By: Najla Alexander
NJ AG authorities announced that the City of Paterson, New Jersey’s third largest city, will be the first municipality in Passaic County to participate in the Alternative Responses to Reduce Instances of Violence and Escalation (ARRIVE) Together program.
Attorney General Matthew J. Platkin said ARRIVE began in December 2021 as a co-response program with the New Jersey State Police in Cumberland County in partnership with the Cumberland County Guidance Center.Officials said the program paired a plainclothes New Jersey state trooper with a mental health screener in an unmarked vehicle to respond to 911 calls relating to mental and behavioral health emergencies.
According to officials, today, ARRIVE includes several models operating across the state, with the model used in each community tailored to each community’s unique needs and resources.
After input from law enforcement officials, mental health providers, and community leaders, Paterson’s pilot model is three-fold, officials say.
Officials said when Paterson Police officers interact with individuals who would benefit from mental health resources and support, they will refer these individuals to CBH Care for care.

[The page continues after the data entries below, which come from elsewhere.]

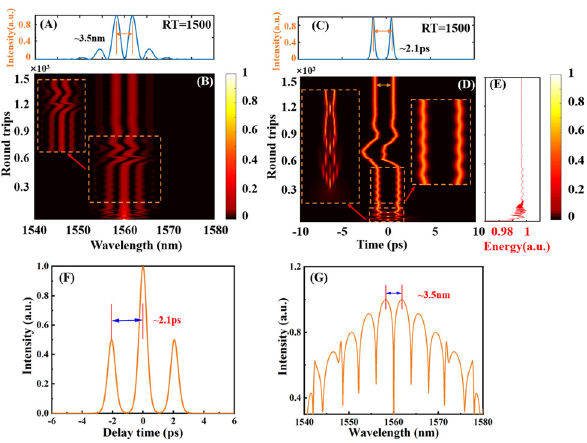
Figure 8: Numerical simulation results of soliton molecules dynamics in 1500 consecutive RTs. (A) Spectral profile with RT = 1500, (B) Spatio-spectral dynamics. Inset: local magni fi cation of the spectral domain. (C) Pulse pro fi le with RT = 1500. (D) Spatio-temporal dynamics. Inset: local magni fi cation in the soliton interactions and vibration. (E) Pulse energy evolution diagram. (F) Pulse autocorrelation trace diagram with RT = 1500. (G) Spectral pro fi le with RT = 1500 (log scale). Figure 8(D) that a single pulse is gradually split into mul- tiple sub-pulses, and experienced multiple splits and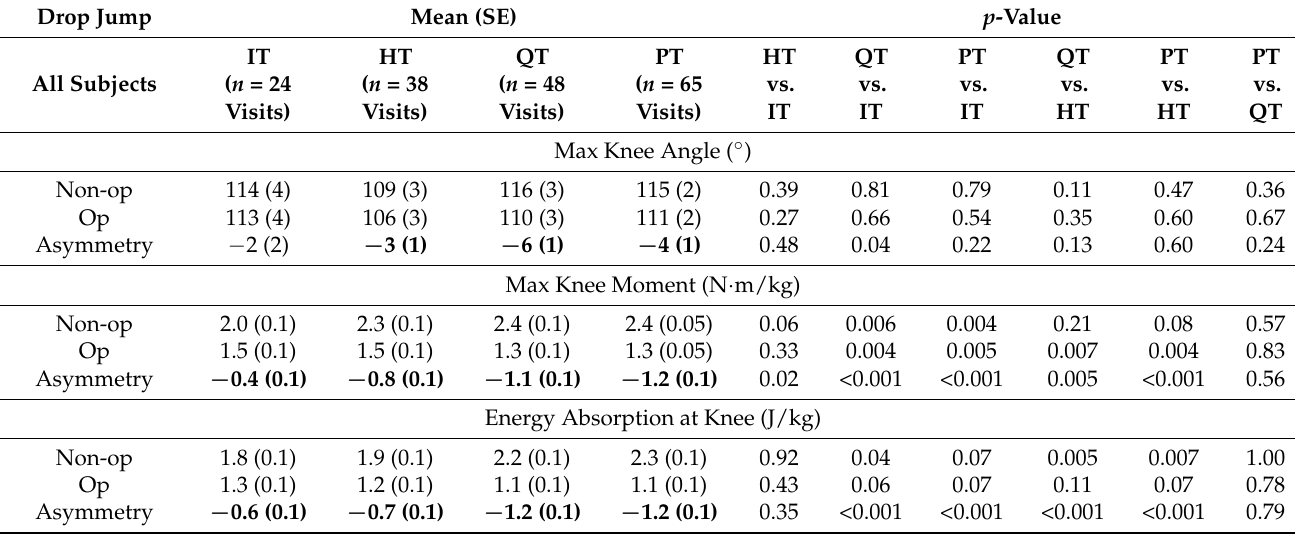
Table 2. Comparison of sagittal knee kinematics/kinetics for operative and non-operative limbs during vertical drop jump for complete sample.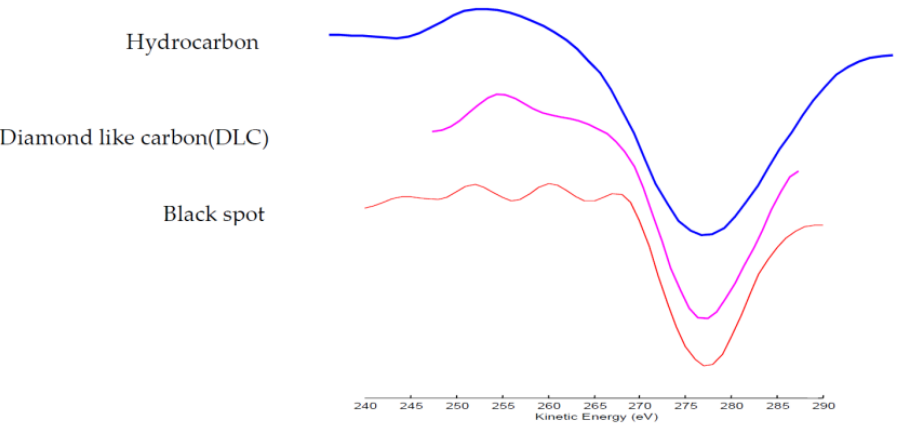
Figure 10. AES fine spectra of different types of carbon.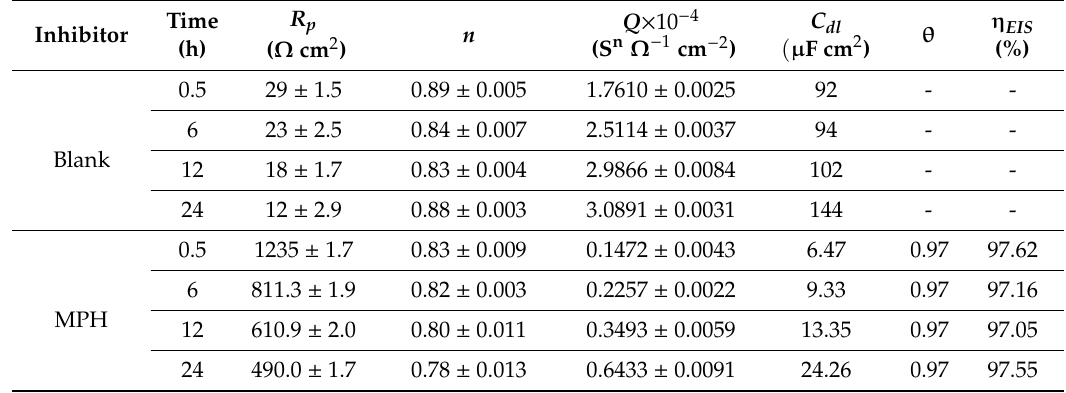
Table 8. Electrochemical impedance spectroscopy parameters for mild steel in the absence and presence of MPH vs. immersion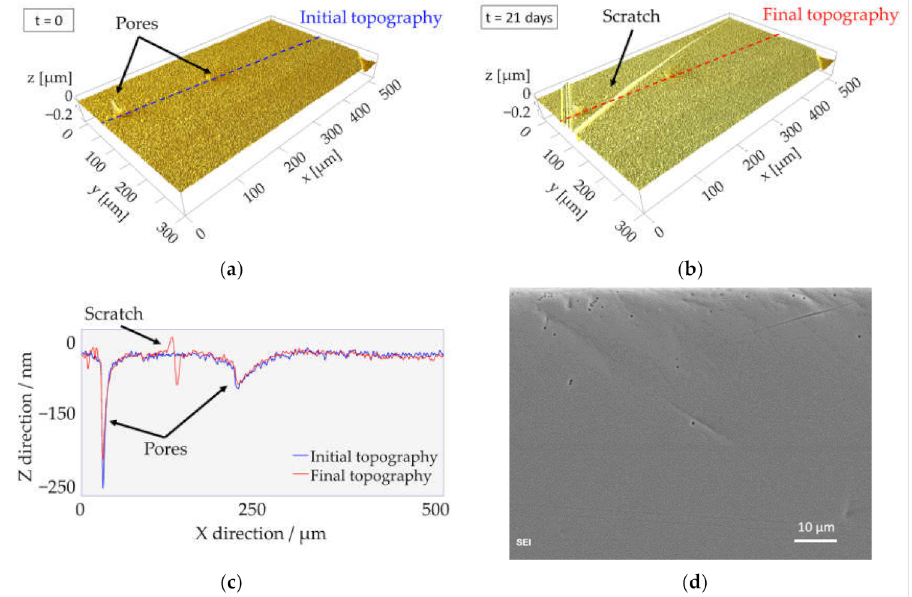
Figure 2. Topography analyses for the cast material: ( a ) surface area before corrosion (t = 0) obtained with VSI (vertical scanning interferometry); ( b ) surface post-corrosion (t = 21 days) obtained with VSI; ( c ) the topography line-profiles of the initial (blue curve) and final topography (red curve). The position of the profile is identical and is shown in ( a , b ) as a dashed line; ( d ) SEM micrograph of an area near the edge of the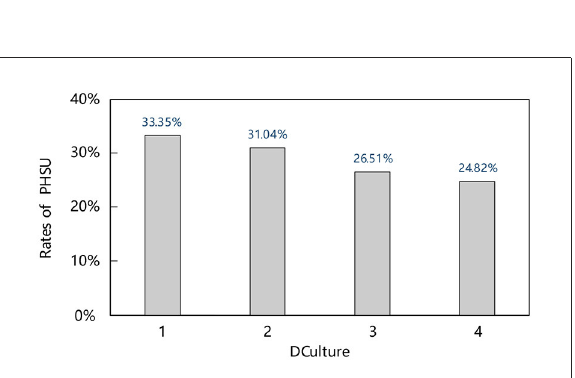
FIGURE3 Rates of PHSU among rural migrants in different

Authorities say CBH Care is a non-profit healthcare provider that provides community-based mental and behavioral health services in Northern New Jersey.

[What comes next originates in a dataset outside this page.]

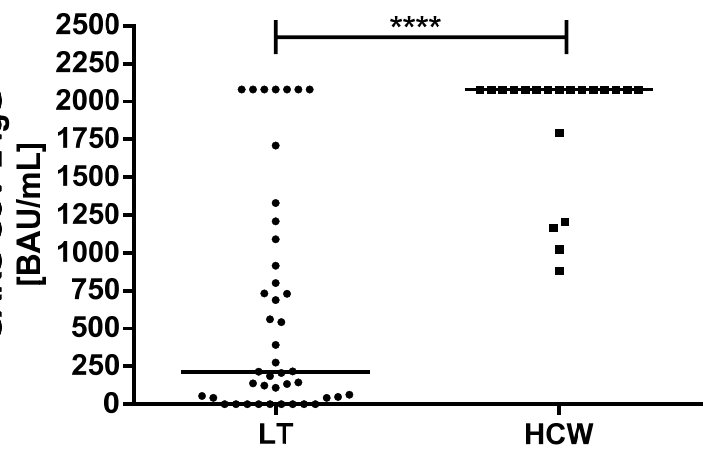
Figure 1. Comparison of the binding antibody units per milliliter (BAU/mL) ratio of SARS-CoV-2 IgG antibodies of the LT recipients and HCWs after the second vaccination. HCW: healthcare worker; BAU: binding antibody units; ml: milliliter; SARS-CoV-2: severe acute respiratory syn- drome coronavirus type 2. **** p < 0.0001.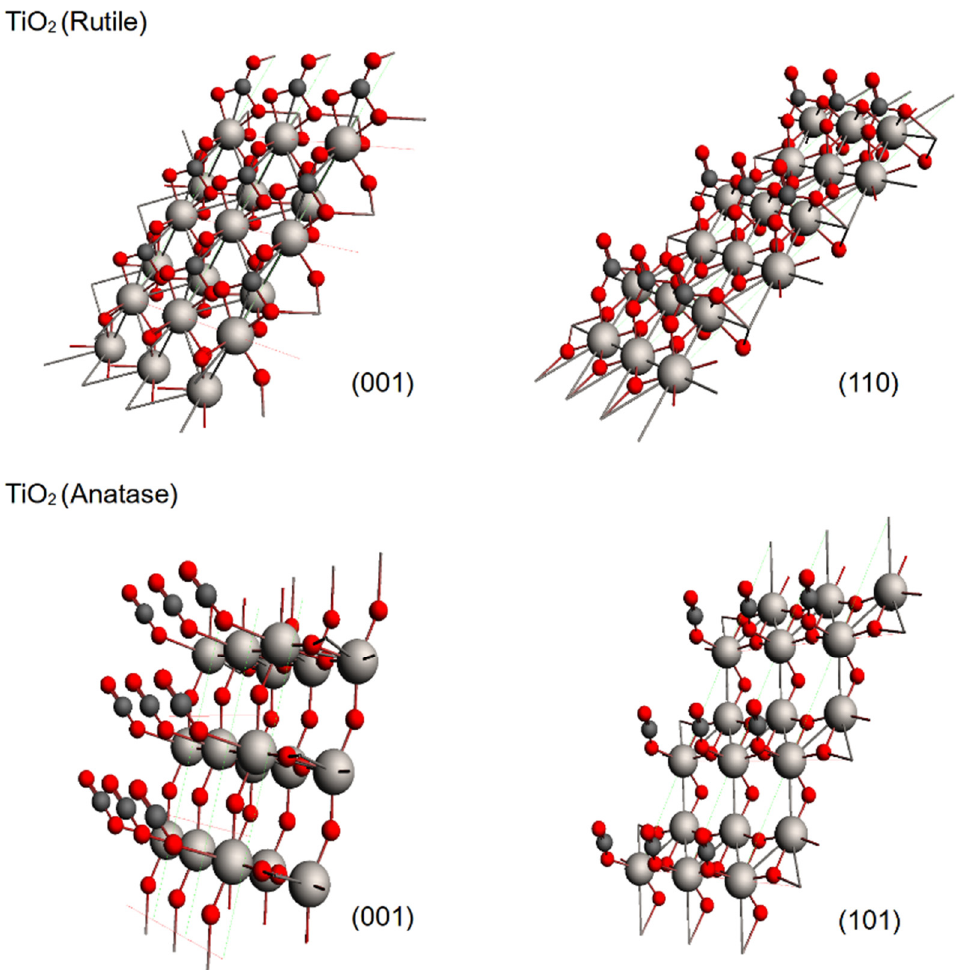
Figure 1. Optimized geometries for the adsorption models over the crystalline phases of TiO 2 : top: (001) and (110) rutile planes; bottom : (001) and (101) anatase planes. Atomic representations: titanium atoms as white spheres, oxygen atoms as red spheres and carbon atoms as dark gray spheres.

Clinicians from CBH Care will follow up with the individual, without law enforcement, to ensure residents receive access to mental health and other support services, officials stated.
According to officials, New Jersey Transit Police and CBH Care will conduct affirmative outreach at the Paterson Bus Terminal and provide mental health resources and support to those in the bus terminal who need them.

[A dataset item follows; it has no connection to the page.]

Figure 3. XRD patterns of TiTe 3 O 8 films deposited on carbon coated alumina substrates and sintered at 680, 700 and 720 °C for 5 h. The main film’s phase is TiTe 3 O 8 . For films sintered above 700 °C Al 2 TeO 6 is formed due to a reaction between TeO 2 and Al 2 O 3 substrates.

Officials say a clinician from CBH Care will work with emergency dispatchers in Paterson to share best practices and gather information about the types of calls that go to the dispatch center with the goal of developing a mental health alternative response program—a program that does not involve law enforcement—for appropriate calls coming through the 911 system.
“The Paterson Police Department, led by Officer in Charge Isa Abbassi, is in the midst of a remarkable transformation designed to improve public safety and its service to the people of Paterson,” said Attorney General Platkin.
“Implementing the ARRIVE program is the latest step in this effort to better serve the city’s residents by making much-needed care available to those experiencing mental health emergencies. We thank Governor Murphy and the Legislature for their continued support of this innovative public safety program.”
Authorotoes say the partnership between the Paterson Police Department, New Jersey Transit, and CBH Care has made ARRIVE available to Paterson’s estimated 160,000 residents.
Since its inception in 2021, ARRIVE has aided New Jerseyans coping with mental and behavioral health emergencies by taking a clinical approach to responding to residents rather than a punitive one, officials said.
As noted in a March 2023 report by The Brookings Institution, officials say, ARRIVE responses have not resulted in arrests, injuries, or uses of force, except, in limited cases, when transporting certain individuals to medical treatment.
Officials said ARRIVE has also increased community utilization of mental health services and is reducing racial disparities across outcomes.Currently, ARRIVE operates in 18 counties and is expected to be operational in all 21 New Jersey counties by the end of this year, making New Jersey the first in the nation to offer an alternative response program statewide, officials stated.
“Mental health response is a collaborative responsibility,” said Paterson Police Department Officer in Charge Issa Abbassi.
“This ARRIVE Together program will allow us to work more closely with qualified mental health providers to offer the best services possible for the people of Paterson.”
“Our NJ Transit police officers are often asked to handle complex situations involving people struggling with mental health emergencies, but now, thanks to our participation in the ARRIVE Together program in Paterson, we can ensure that those individuals quickly receive the mental health care and support they need,” said New Jersey Department of Transportation Commissioner and NJ TRANSIT Chair Diane Gutierrez-Scaccetti.
“People who experience a mental health crisis need treatment and support. Having mental health specialists work in partnership with police will help connect people to resources,” said Susan Devlin, Executive Director of CBH Care.
“CBH Care is proud to partner with the City of Paterson on the ARRIVE Together initiative. ARRIVE Together will assist residents experiencing a mental health crisis.”
“Life moves at the speed of relationships. Our faith-based community and law enforcement agencies are working to build a stronger relationship for the people of Paterson. The ARRIVE Together program is another way to connect our police officers with our community and continue building on that foundation,” said Reverend Michael McDuffie, President of the Paterson Police Department Interfaith Clergy Council.The Office of the Attorney General is grateful for the incredible support this program has received from Governor Murphy and the Legislature, which included a $10 million appropriation for the program in the fiscal year 2024 budget, officials stated.
Those funds support ARRIVE as it grows, officials stated.
As they expand, officials said, ARRIVE is exploring additional models and locations to make the program available to more residents throughout the state.